Se puede asegurar con certeza que en nuestro país, durante años, no hubo otro medio de locomoción que el caballo y la mula. Esto se debió, en parte, a la cédula dictada el 24 de Noviembre  por el entonces Rey de España, Felipe II. En ella se prohibía el uso de los coches en América.
Medida destinada a contener el lujo desmedido de los funcionarios, se utilizó como pretexto el salvaguardar la posible falta de caballos y mulas tan necesarios en la época.

Aparentemente Lima fue la primera ciudad en donde se introdujeron los carruajes. Luego comienzan las excepciones y la aparición de vehículos. Primero el virrey, luego el arzobispo, funcionarios, familias pudientes, etc.
Todos coinciden en que el primer carruaje que rodó por Bs. As. fue una calesa o volantín de varas, con sopandas y capota, tirado por una mula. Fue traído de España por el ilustre vizcaíno Tte. Gral. don Bruno Mauricio de Zabala, gobernador de Bs. As. en 1717 y fundador de Montevideo en 1726. Dicho gobernador tuvo que recurrir al coche debido a haber perdido el brazo derecho en acción de guerra y no poder montar a caballo normalmente.
Así como se sabe de la llegada de este primer coche a Bs. As. hay datos sobre la existencia de otros en provincias como Córdoba y Tucumán anteriormente a la fecha mencionada, obtenidos de documentos, cartas, inventarios de la época.
En 1773, Concolocorbo dice de Bs.As.: “No creo que pasen de 16 coches los que hay en la ciudad”.

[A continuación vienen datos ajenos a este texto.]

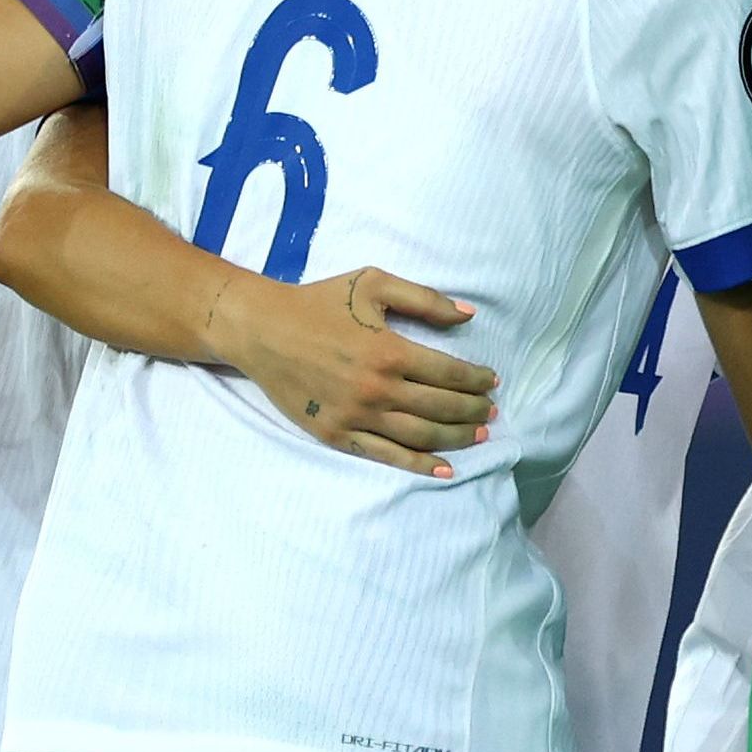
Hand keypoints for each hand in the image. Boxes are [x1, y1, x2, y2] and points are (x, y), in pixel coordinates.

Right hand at [212, 268, 497, 475]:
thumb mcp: (372, 284)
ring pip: (421, 435)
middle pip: (442, 408)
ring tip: (479, 435)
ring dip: (457, 438)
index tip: (492, 382)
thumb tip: (470, 315)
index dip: (478, 381)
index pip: (451, 374)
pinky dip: (419, 464)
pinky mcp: (336, 434)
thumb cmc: (318, 302)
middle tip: (491, 412)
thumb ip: (425, 299)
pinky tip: (444, 468)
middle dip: (474, 411)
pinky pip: (386, 455)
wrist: (260, 328)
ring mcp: (356, 415)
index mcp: (389, 350)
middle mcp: (376, 388)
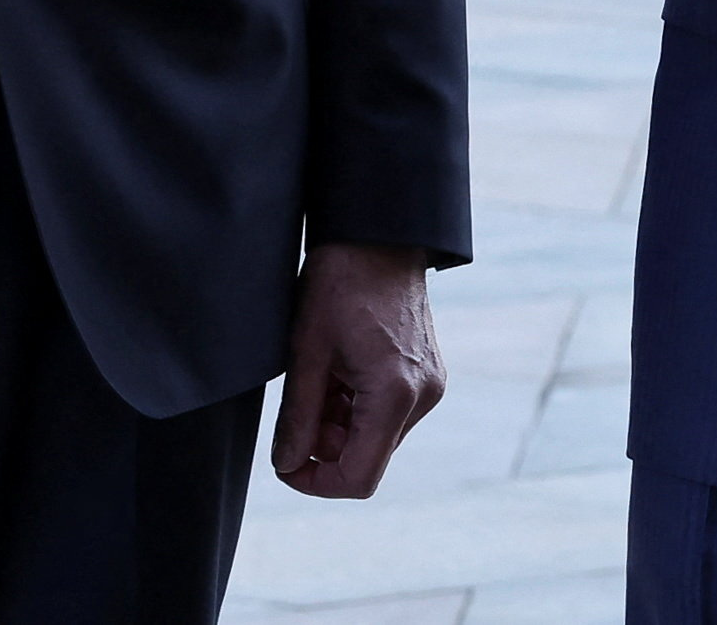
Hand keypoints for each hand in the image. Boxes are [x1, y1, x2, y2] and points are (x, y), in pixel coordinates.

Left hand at [272, 242, 442, 498]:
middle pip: (369, 457)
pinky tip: (339, 371)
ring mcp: (430, 385)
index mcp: (395, 394)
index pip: (359, 478)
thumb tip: (286, 464)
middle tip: (298, 409)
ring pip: (377, 436)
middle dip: (327, 447)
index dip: (316, 482)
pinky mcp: (427, 373)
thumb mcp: (307, 350)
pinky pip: (389, 411)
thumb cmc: (340, 281)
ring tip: (318, 379)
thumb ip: (297, 415)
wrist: (378, 234)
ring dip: (341, 425)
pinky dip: (358, 406)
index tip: (286, 465)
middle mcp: (423, 396)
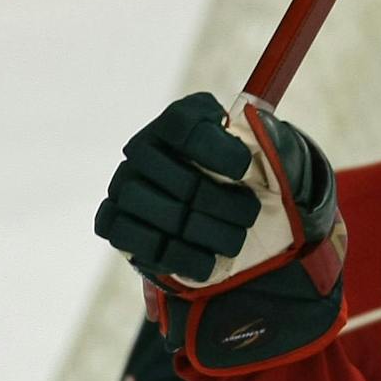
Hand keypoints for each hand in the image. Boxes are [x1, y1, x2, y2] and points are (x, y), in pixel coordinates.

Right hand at [94, 91, 345, 373]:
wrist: (216, 223)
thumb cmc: (244, 186)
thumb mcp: (262, 161)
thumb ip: (264, 140)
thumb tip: (258, 118)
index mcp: (177, 126)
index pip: (183, 126)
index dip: (217, 150)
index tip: (247, 168)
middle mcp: (143, 150)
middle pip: (180, 178)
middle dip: (223, 204)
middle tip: (251, 215)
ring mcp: (125, 186)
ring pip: (162, 211)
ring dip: (206, 233)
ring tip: (235, 242)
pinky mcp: (116, 221)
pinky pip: (137, 240)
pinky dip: (178, 256)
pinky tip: (209, 263)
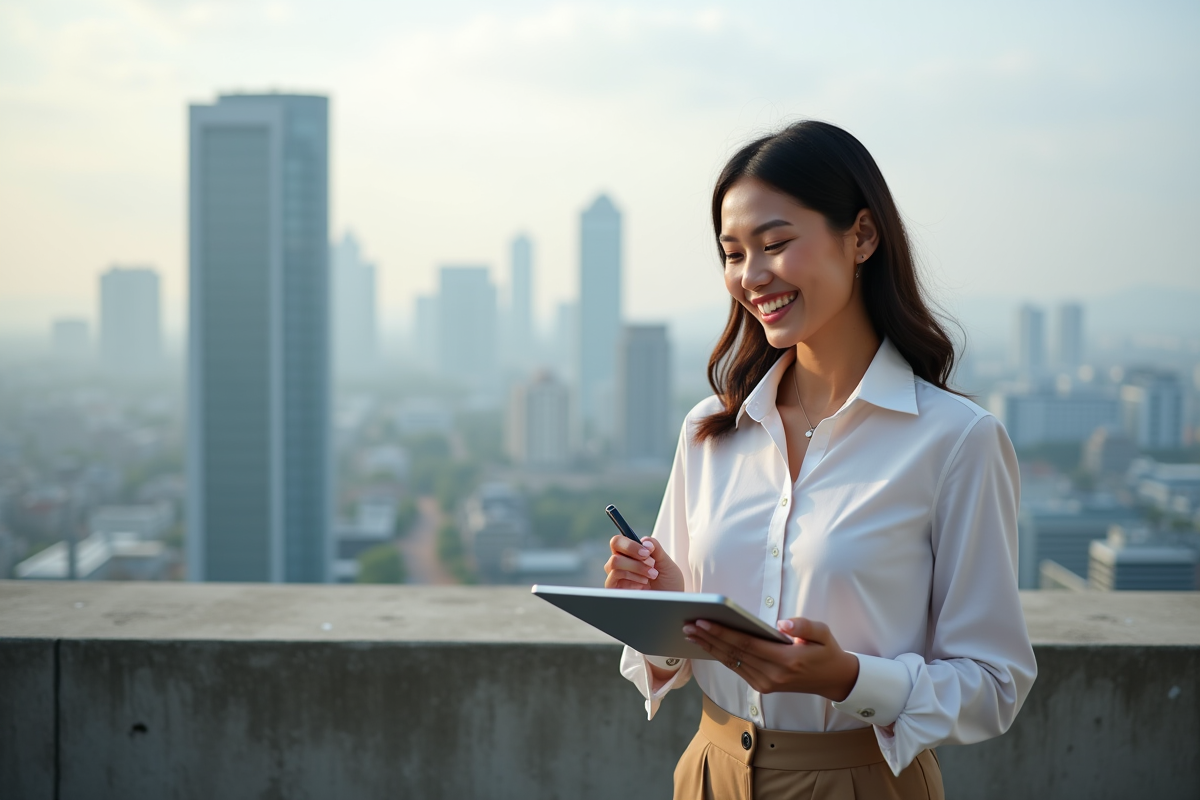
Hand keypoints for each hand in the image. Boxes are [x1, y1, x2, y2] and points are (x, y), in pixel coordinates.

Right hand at [603, 536, 684, 592]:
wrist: (670, 605)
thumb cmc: (668, 584)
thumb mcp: (667, 564)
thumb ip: (656, 549)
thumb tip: (644, 541)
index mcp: (631, 554)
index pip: (620, 540)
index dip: (631, 543)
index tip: (647, 552)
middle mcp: (621, 563)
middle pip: (614, 545)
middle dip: (634, 553)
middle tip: (651, 564)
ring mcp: (616, 576)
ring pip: (614, 562)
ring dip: (636, 567)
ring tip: (651, 576)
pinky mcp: (614, 589)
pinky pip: (613, 577)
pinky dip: (631, 579)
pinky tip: (642, 586)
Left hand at [683, 616, 859, 701]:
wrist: (833, 679)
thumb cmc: (826, 650)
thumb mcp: (823, 633)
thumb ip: (804, 626)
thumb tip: (782, 624)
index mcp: (786, 661)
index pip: (747, 644)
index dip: (723, 632)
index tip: (703, 621)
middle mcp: (772, 675)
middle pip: (733, 653)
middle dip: (709, 638)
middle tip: (687, 624)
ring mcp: (765, 683)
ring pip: (731, 662)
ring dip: (709, 647)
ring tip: (690, 633)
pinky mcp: (762, 686)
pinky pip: (736, 668)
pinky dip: (719, 656)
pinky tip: (706, 644)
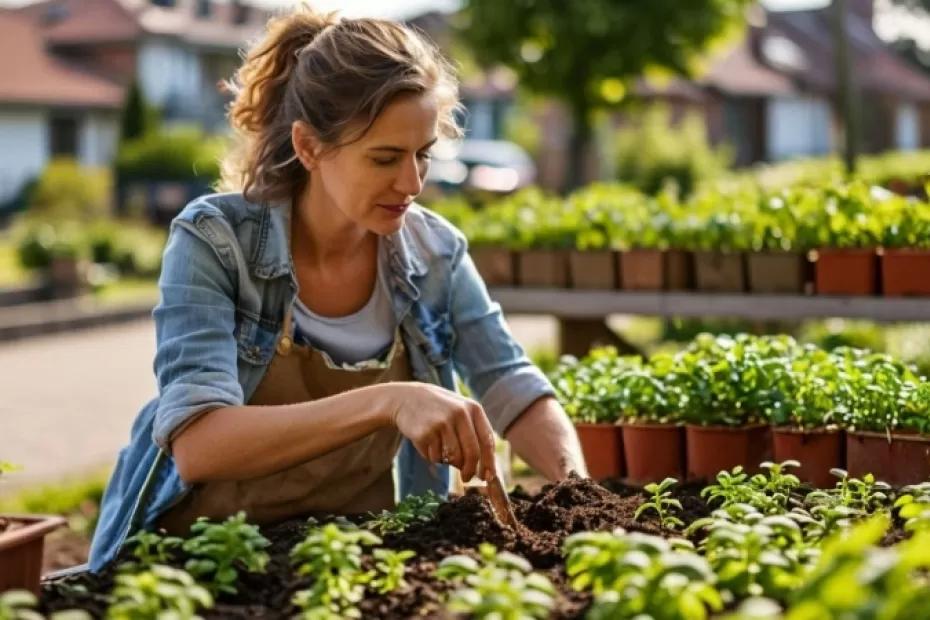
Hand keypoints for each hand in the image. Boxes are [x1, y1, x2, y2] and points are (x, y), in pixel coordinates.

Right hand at [381, 382, 496, 481]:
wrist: (406, 398)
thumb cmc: (440, 410)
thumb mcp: (461, 411)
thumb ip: (474, 434)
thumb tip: (485, 469)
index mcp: (473, 408)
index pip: (487, 441)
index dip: (489, 462)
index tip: (488, 477)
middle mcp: (459, 414)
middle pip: (471, 453)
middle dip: (470, 470)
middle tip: (466, 478)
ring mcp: (441, 423)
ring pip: (453, 458)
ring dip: (448, 461)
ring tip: (440, 448)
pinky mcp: (425, 433)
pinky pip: (435, 457)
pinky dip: (432, 456)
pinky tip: (427, 442)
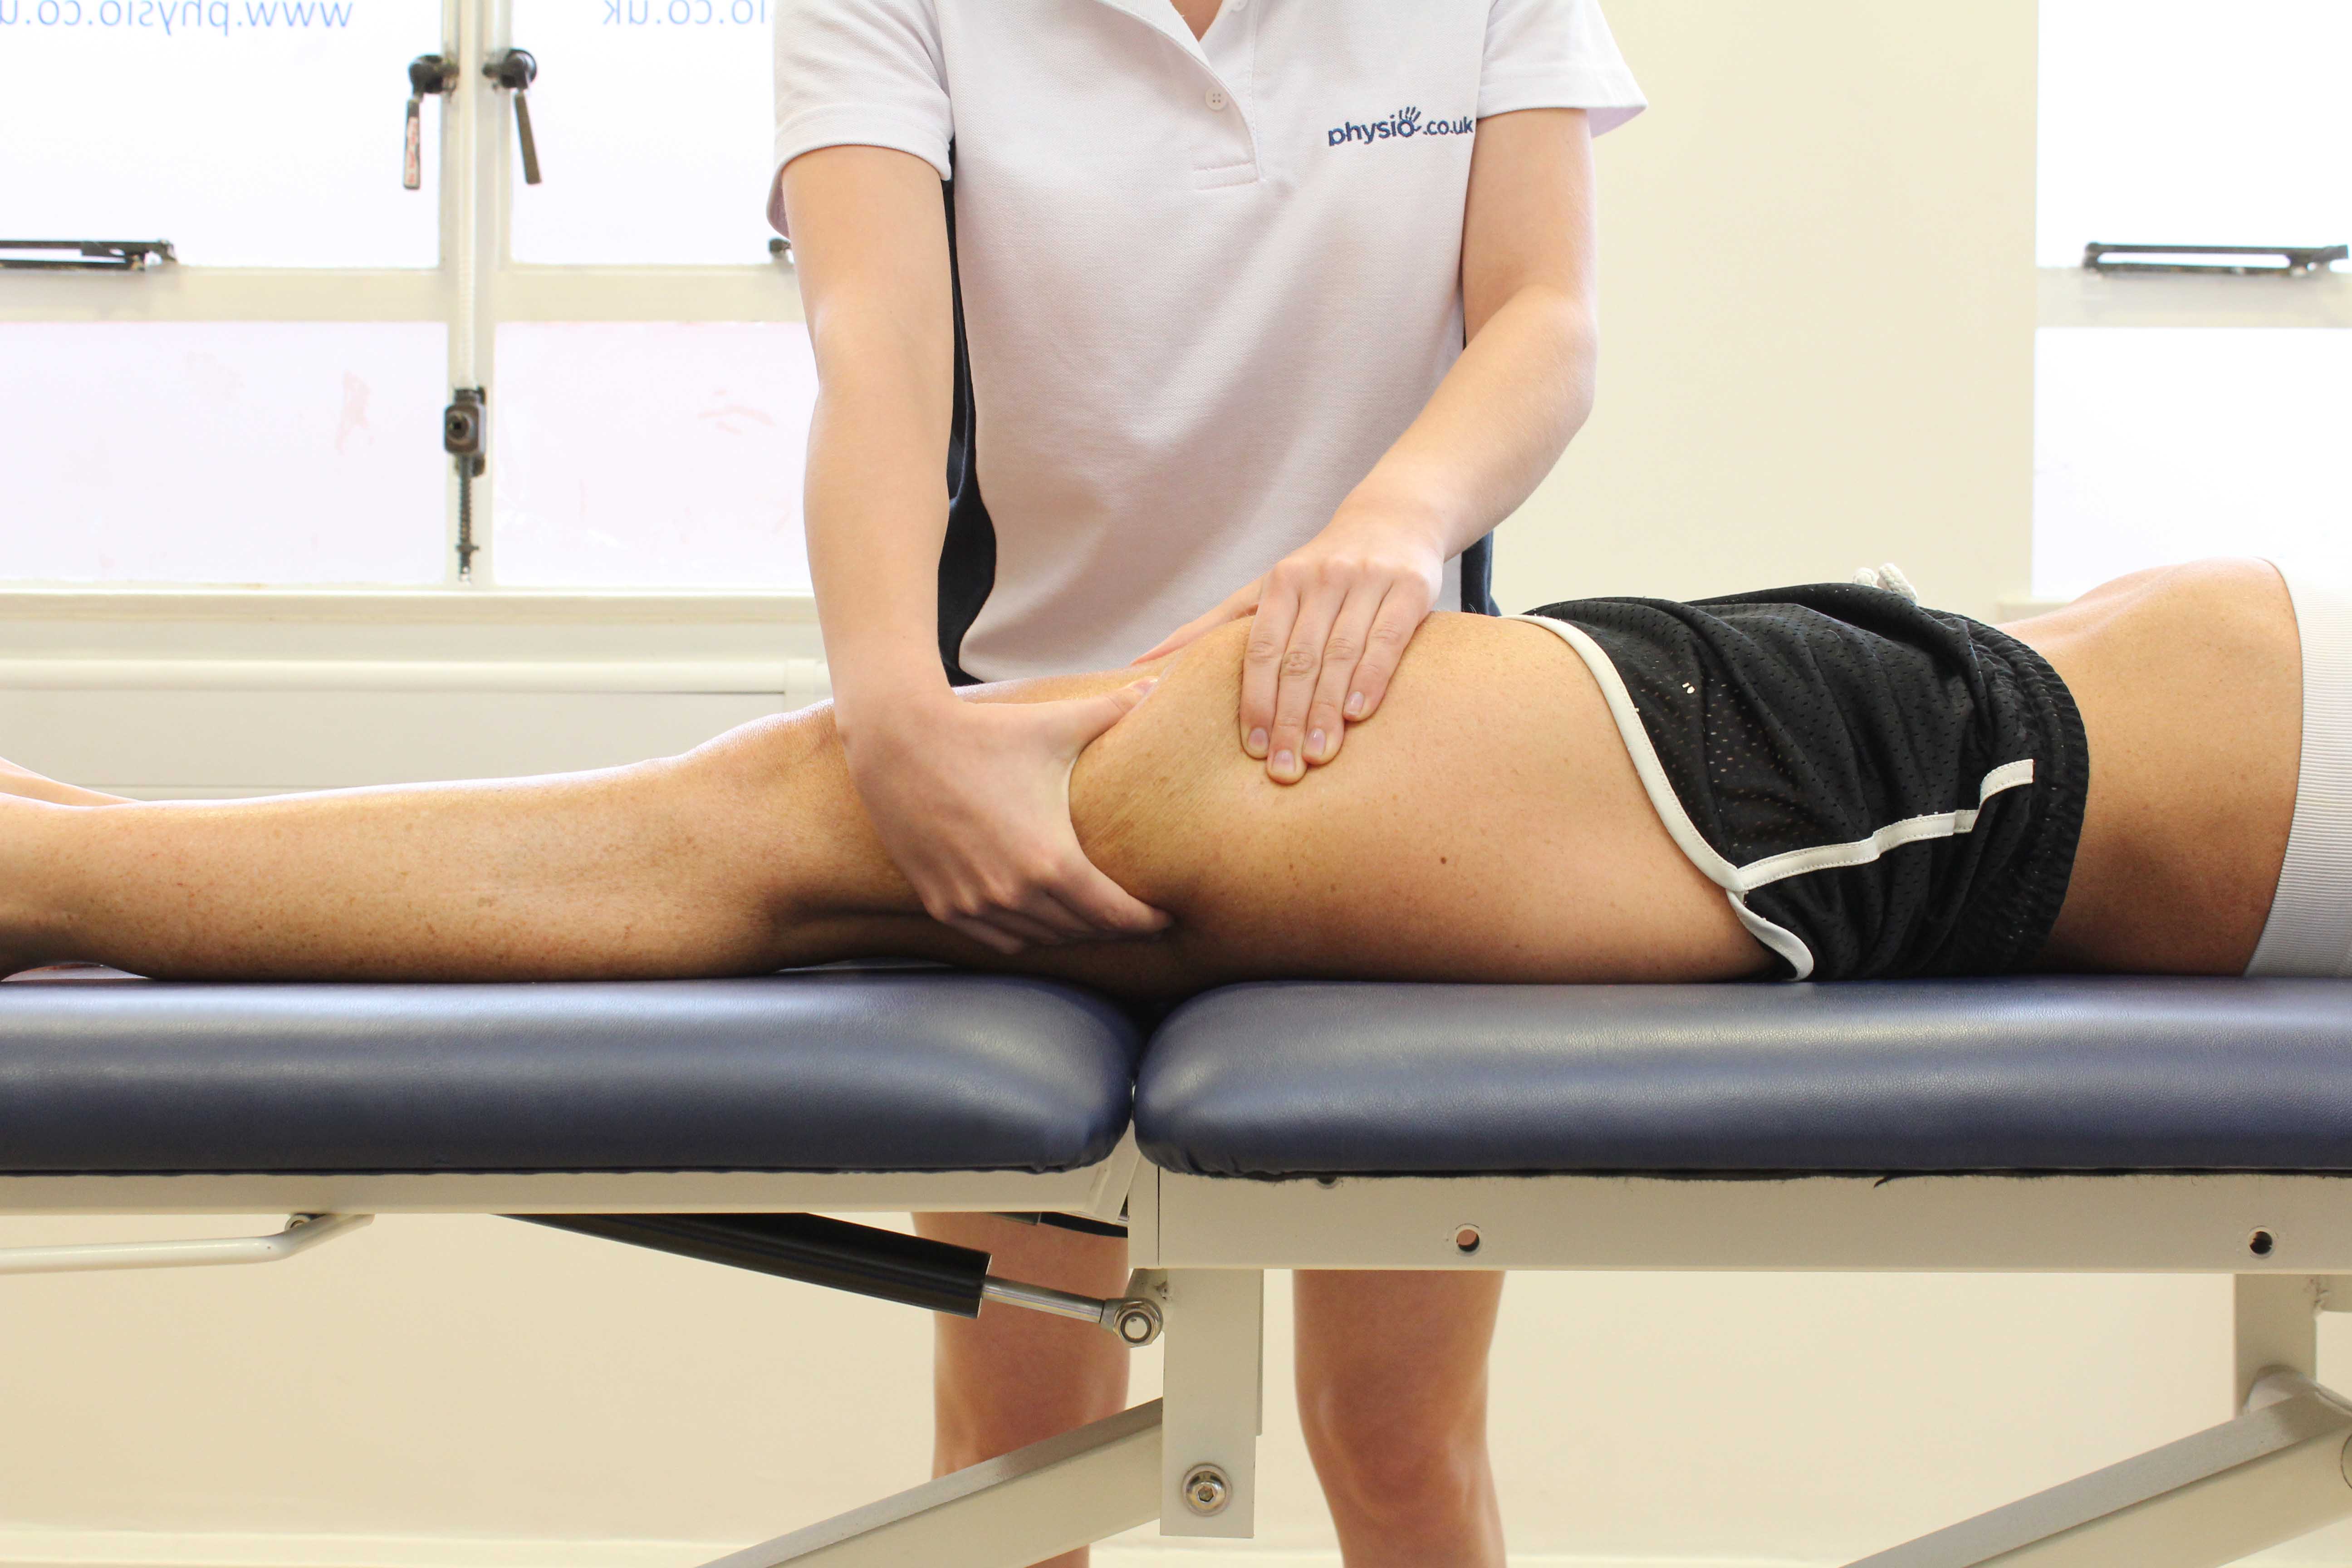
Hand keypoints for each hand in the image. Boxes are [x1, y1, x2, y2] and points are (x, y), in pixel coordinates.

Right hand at [841, 682, 1172, 953]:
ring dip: (1072, 934)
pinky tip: (1042, 920)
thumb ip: (1112, 710)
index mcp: (1052, 861)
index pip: (1115, 915)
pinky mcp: (943, 905)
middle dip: (1115, 928)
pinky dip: (1027, 935)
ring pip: (1042, 941)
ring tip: (1093, 918)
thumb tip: (1155, 685)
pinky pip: (999, 940)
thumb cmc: (983, 732)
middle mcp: (1014, 895)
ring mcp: (975, 904)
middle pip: (1082, 932)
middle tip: (1135, 916)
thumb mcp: (1054, 724)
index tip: (1165, 916)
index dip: (1147, 921)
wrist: (899, 743)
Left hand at [1134, 513, 1444, 782]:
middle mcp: (1321, 578)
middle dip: (1289, 718)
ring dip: (1327, 709)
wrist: (1393, 520)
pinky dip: (1372, 677)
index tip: (1253, 749)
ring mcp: (1366, 581)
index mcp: (1281, 582)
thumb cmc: (1319, 571)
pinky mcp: (1410, 588)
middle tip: (1284, 770)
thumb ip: (1210, 628)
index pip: (1261, 649)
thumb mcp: (1264, 590)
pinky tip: (1358, 714)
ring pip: (1341, 653)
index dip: (1255, 700)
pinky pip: (1388, 639)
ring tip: (1318, 755)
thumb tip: (1142, 664)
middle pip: (1299, 659)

Llega el año 1800 y pasamos de los coches de ciudad o de viajes de corta distancia. La existencia de caminos era casi nulas. Eran utilizadas las rastrilladas (rastros) dejada por los indios, conocedores de las distintas zonas, o huellas de carretas anteriores.(buey- güey – güella).

El gran movimiento tanto de mercaderías como de personas se realiza en carreta tiradas por bueyes. Tal lo describe, entre otros, Tadeo Haenke en “Viaje por el virreinato del Río de la Plata” en el año 1795.

Familias acaudaladas comienzan a hacerse fabricar sus coches de viaje, recordando que el auge de las compañías de mensajería es a partir de 1852 (batalla de caseros) luego de la caída de Rosas.